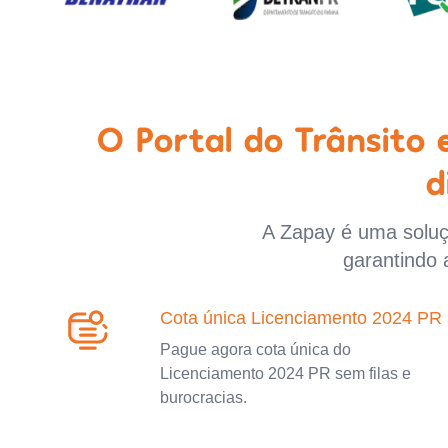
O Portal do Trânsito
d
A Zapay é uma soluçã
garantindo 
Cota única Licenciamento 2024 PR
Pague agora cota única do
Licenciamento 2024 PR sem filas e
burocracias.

————

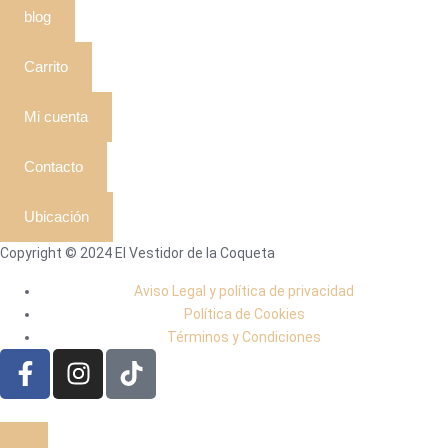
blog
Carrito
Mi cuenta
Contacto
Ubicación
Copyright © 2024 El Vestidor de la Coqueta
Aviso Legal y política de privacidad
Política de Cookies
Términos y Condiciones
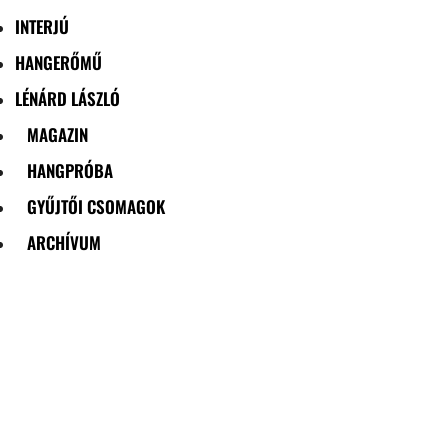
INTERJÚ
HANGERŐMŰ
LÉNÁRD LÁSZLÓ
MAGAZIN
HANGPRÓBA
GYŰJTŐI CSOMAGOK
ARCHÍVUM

————

TASK DESCRIPTION: Starting with the line with "O Portal do Trânsito" and going on through the line with "burocracias.", write those lines out again, changing "Pague agora" to "Pague hoje" and leaving everything else the same.

RESPONSE BOX:
O Portal do Trânsito
d
A Zapay é uma soluçã
garantindo 
Cota única Licenciamento 2024 PR
Pague hoje cota única do
Licenciamento 2024 PR sem filas e
burocracias.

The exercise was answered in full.